Jem is thrown into further turbulence by her intense connection with youth pastor Owen (Lewis Pullman). As their bond deepens and soon turns transgressive, Jem struggles with conflicting loyalties to the church, her community, and her autonomy. Writer/director Parmet, whose empathetic lens previously distinguished shorts “Spring” and “Kira Burning,” steers her feature debut through a compassionate yet unflinching interrogation of power dynamics in religion and sexuality, the kind that can engender both desire and shame, repression and release.
“The Starling Girl” premiered at Sundance earlier this year, with Bleecker Street then acquiring the film for stateside release on May 12th. Out of the festival, RogerEbert.com sat down with Parmet, Scanlen, and Pullman to discuss filming some of its most challenging scenes, not losing sight of their main character, and dancing as a form of sacred self-expression.
This interview has been edited and condensed.

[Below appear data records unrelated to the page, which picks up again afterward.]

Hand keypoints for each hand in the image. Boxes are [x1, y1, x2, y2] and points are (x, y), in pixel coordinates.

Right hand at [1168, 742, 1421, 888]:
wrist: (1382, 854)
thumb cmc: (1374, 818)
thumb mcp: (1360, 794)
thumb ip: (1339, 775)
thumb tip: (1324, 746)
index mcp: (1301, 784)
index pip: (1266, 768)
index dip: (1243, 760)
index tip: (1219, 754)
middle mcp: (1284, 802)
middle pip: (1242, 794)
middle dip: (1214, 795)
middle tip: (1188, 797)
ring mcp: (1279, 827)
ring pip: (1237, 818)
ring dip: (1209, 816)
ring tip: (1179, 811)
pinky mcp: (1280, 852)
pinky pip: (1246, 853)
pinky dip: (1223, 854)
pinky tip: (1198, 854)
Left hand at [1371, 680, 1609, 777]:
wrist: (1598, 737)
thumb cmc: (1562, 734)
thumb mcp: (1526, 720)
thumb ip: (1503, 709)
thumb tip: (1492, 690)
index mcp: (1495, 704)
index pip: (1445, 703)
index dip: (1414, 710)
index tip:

Let’s start by discussing the film’s origins. Laurel, I know you had spent time with women from a religious fundamentalist community while working on another project.

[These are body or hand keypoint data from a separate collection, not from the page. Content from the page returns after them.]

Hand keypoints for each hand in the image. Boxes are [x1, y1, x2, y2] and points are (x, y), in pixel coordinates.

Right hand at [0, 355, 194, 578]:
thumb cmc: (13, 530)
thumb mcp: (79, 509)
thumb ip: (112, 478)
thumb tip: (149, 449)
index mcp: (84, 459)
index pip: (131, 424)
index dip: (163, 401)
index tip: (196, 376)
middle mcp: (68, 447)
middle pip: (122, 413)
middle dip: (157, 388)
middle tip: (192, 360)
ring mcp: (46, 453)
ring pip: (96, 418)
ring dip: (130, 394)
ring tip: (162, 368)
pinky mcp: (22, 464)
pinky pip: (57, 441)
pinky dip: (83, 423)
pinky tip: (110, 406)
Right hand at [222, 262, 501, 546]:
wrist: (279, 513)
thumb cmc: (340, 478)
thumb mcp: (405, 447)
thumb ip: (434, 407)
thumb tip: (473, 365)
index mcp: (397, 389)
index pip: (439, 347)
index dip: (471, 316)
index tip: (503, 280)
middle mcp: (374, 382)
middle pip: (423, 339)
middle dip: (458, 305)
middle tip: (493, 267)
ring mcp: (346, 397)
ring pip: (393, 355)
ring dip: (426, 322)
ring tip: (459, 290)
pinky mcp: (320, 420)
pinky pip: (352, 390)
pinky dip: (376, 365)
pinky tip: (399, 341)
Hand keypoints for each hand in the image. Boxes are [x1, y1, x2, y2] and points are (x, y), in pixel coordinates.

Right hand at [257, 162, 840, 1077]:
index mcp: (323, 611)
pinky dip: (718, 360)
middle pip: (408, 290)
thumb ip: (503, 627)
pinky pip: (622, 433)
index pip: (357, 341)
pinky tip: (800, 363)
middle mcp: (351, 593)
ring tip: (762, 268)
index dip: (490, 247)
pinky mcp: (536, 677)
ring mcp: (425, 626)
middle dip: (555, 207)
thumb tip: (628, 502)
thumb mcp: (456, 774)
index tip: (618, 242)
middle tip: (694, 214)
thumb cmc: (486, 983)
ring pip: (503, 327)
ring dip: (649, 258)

Laurel Parmet: That was eye-opening for me. My first instinct when I put them was to think, “Wow, this is really backwards.” Their church believed that patriarchy was ordained by God, that women were created to submit to men, and that it was the woman’s responsibility not to lead a man into temptation. These women basically learned to be ashamed of their desires, that their bodies are not their own, that their bodies belonged to God.

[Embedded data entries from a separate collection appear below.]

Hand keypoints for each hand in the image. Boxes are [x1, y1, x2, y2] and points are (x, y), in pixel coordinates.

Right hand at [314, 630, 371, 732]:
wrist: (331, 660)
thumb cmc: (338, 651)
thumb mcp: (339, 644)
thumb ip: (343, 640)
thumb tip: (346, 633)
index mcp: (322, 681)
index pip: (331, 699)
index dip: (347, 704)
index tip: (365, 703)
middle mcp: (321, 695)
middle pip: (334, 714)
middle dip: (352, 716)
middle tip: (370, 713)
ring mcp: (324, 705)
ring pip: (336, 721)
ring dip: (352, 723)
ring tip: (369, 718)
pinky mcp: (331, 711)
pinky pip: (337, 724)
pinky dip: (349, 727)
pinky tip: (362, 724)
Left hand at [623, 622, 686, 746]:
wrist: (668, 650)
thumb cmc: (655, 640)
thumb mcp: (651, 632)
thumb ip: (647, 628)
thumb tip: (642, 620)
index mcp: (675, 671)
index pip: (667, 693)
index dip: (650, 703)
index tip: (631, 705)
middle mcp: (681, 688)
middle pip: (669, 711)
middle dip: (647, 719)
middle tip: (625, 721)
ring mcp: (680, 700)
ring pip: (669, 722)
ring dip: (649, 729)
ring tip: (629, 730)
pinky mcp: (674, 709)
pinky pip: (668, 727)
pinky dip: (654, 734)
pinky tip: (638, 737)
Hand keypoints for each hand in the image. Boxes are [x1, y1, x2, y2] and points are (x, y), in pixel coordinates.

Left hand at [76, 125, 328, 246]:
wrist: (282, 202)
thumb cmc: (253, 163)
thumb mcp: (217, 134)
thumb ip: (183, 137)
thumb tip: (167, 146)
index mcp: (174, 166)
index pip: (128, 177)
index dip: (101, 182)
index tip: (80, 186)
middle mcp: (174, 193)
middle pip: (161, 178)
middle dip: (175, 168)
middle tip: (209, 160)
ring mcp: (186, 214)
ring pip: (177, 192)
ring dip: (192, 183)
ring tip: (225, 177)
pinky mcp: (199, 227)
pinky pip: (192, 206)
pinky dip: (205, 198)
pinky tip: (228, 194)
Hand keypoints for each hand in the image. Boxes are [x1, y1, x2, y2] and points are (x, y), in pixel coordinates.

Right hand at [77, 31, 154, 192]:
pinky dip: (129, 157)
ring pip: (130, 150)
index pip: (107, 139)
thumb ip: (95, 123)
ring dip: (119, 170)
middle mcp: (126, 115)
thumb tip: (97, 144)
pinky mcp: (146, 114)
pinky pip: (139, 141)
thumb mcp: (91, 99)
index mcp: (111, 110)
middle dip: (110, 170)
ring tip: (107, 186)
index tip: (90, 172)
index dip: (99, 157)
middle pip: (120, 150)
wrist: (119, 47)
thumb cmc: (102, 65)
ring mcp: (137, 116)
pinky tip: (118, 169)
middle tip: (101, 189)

At first, I felt like it was pretty backward. But, the more I thought about it, I saw similarities to how I grew up, in our culture. When I was a teenager, I had a relationship with an older guy and had guilt about it, because I had a lot of agency. I pursued him. I didn’t feel like a victim. I felt like I was mature enough in what was happening. My time with those women was meaningful because it made me reflect back on my own relationship. It made me think about it in ways that I hadn’t before, and it made me recognize that guilt and think about it. It made me realize how universal the female experience is, no matter how you grow up.